The Problem with “UX Design”
Faulty Terms for Design Roles
As I’ve gained experience in the design world, I’ve come to recognize some problems in our classifications of job roles. We use terms like Graphic Designer, UX Designer and UI Designer to embody their own specific roles in the realm of design. While there are pros to this, there are also negative connotations of separating out roles in this way.
The primary problem is the dumbing down of the term UX, or User Experience. The fact of the matter is that every designer should be taking UX principles into account when they create. Everything about design should be user-focused, but we’ve reduced UX Designer to refer to someone who designs user-friendly digital interfaces.

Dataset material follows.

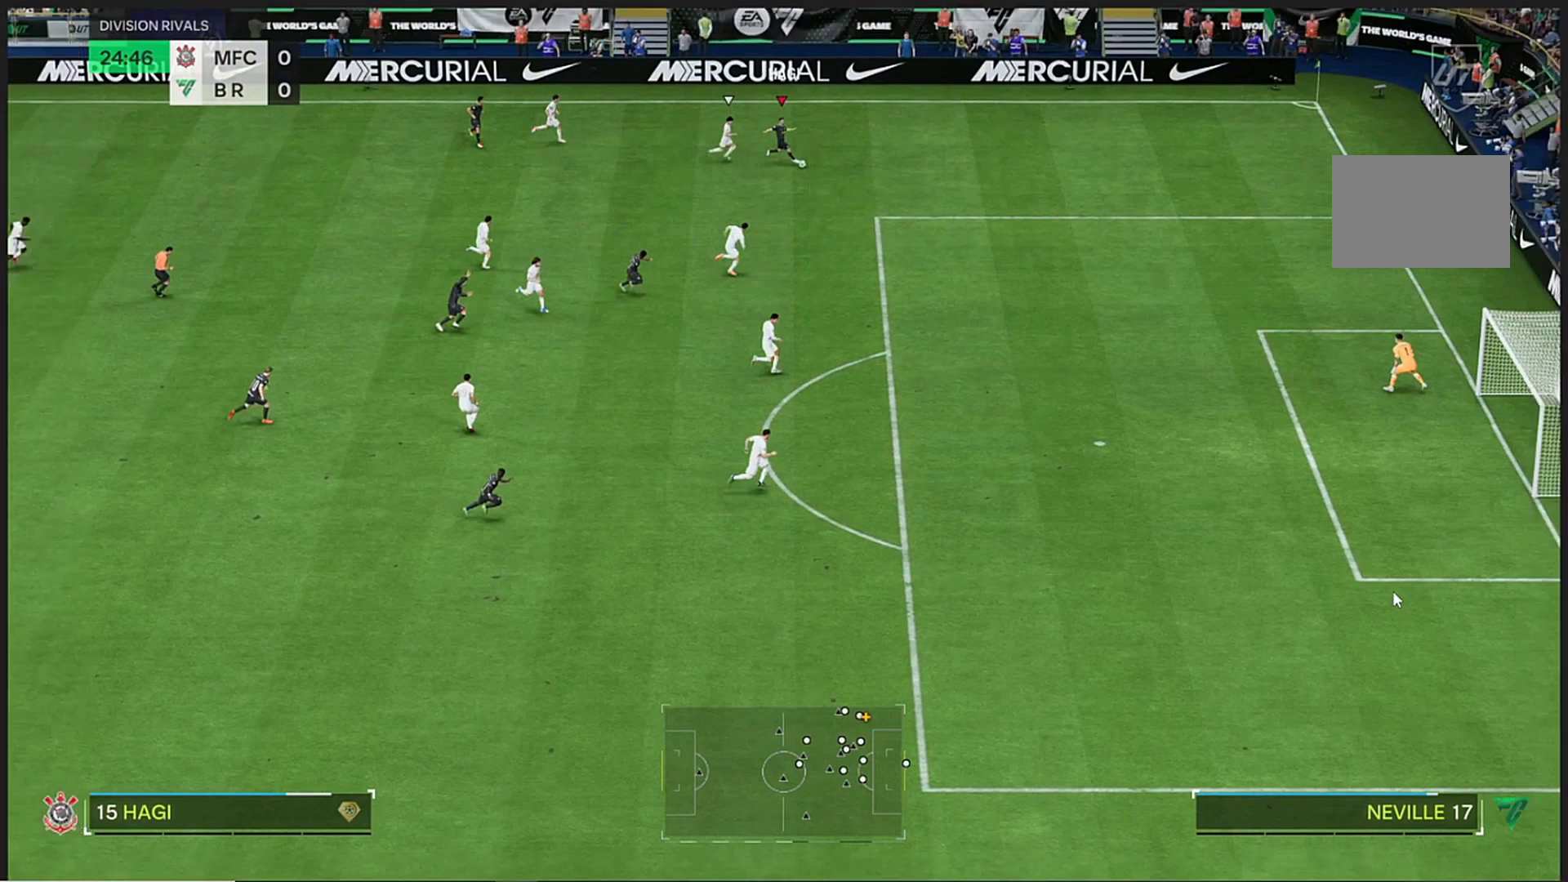
{"dt_ms": 500, "buttons": ["R2"], "left_stick": "down", "right_stick": "center", "events": []}
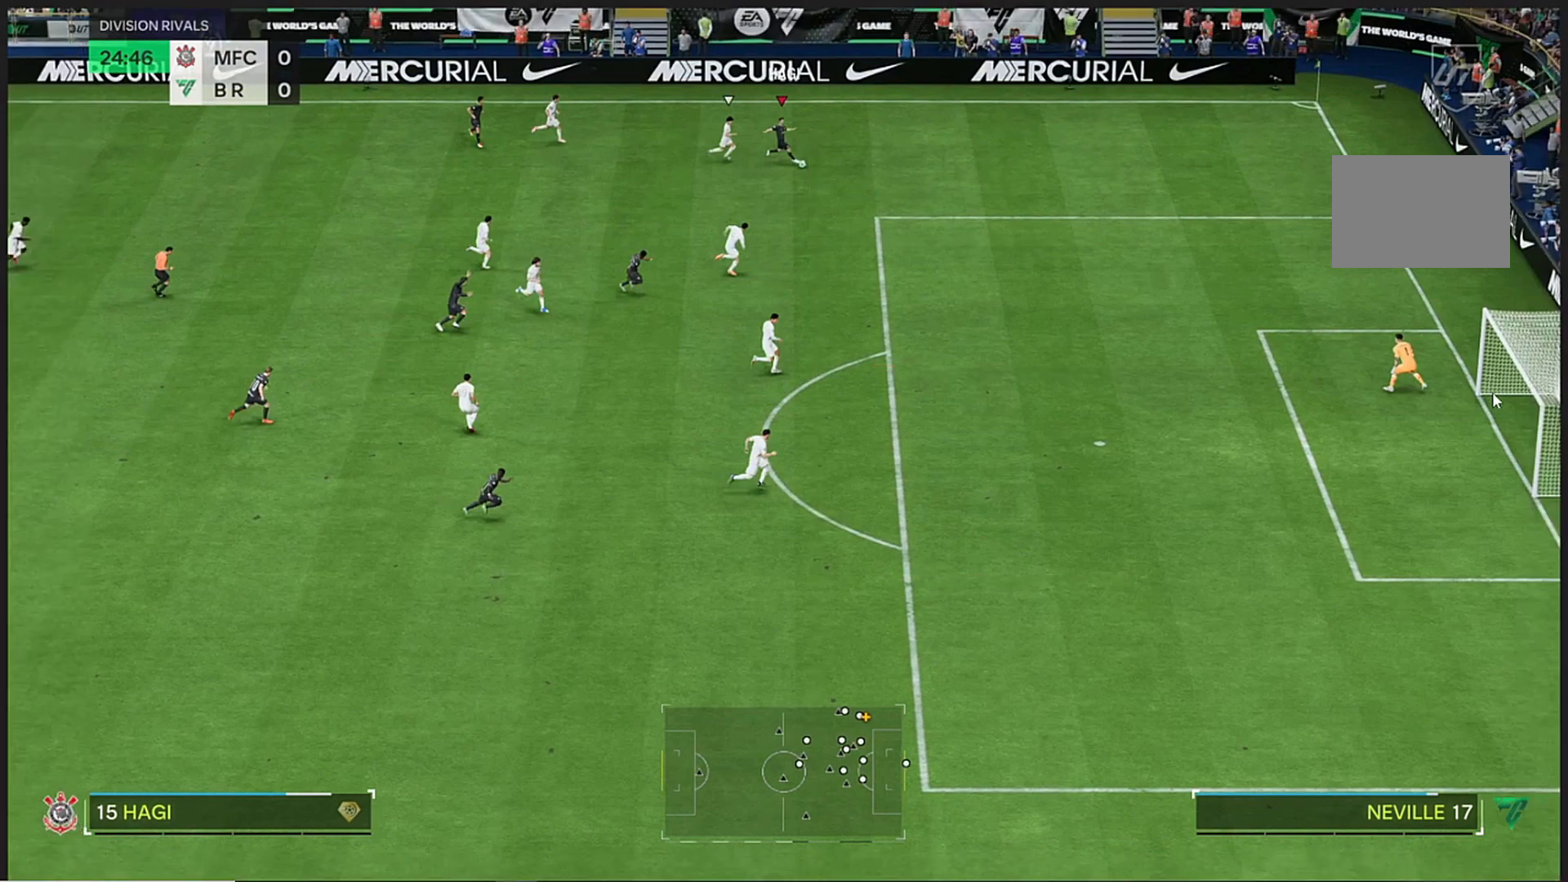
{"dt_ms": 500, "buttons": ["R2"], "left_stick": "down", "right_stick": "center", "events": []}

Every Designer Should Be a UX Designer
When it comes time to give a title to someone who designs user-friendly digital interfaces, I prefer the term UI (User Interface) Designer because, in my opinion, every designer should be a UX designer – at least to an extent. Design is all about creating a product or brand that some audience of users will experience and/or interact with. Whether that’s a mobile app, a website or even a logo or tactile printed books or business cards, there will be a group of people who will interact with those elements and walk away with either a positive or negative experience. When designers fail to realize this, it can result in negative experiences for users.
What UX Design (and Designers) Should Be
Having said that, I think there is a place for someone with the role of UX Designer. However, I think this role should look much different than our current bastardization. When we dumb down the term User Experience to encompass only digital interface design, we leave graphic designers with the misconception that they’re off the hook for designing for user experience. If the UX Designer has got User Experience covered, why worry about it?
User Experience encompasses so very much more than just the digital design we’ve made it. It involves color theory, type choice, font size, physical design and ergonomics, packaging, accessibility and so much more. So, in my mind, if we’re going to call people UX Designers, they should be specialized professionals who hold Graphic Designers and User Interface Designers accountable to designing for users’ needs. They should be the quality control on the frontend and the backend of a project, ensuring all features are user-friendly, starting from the very beginning stages. These should be the people who have studied human factors and ergonomics and maybe even marketing. They understand how people interact with products and interfaces so they know how to cater to those needs. These people should oversee user-testing – not just for mobile applications and websites, but – for all the designed items that are being produced.
UX across All of Design
And we need to make sure that Graphic Designers and UI Designers understand their role in the world of User Experience. Designers as a unit need to realize the importance of creating user-friendly products and interfaces and logos and business cards and billboards. My challenge to Designers is to design for legibility, accessibility, emotional connection, ergonomics and an overall great user experience with a product and/or brand. Be in tune to users’ patterns, needs, hopes, wishes, likes, dislikes, etc. and create designs that come alongside those things. And if you get stuck, you can always ask that specialized UX Designer to lend their knowledge to the project (except they don’t exist).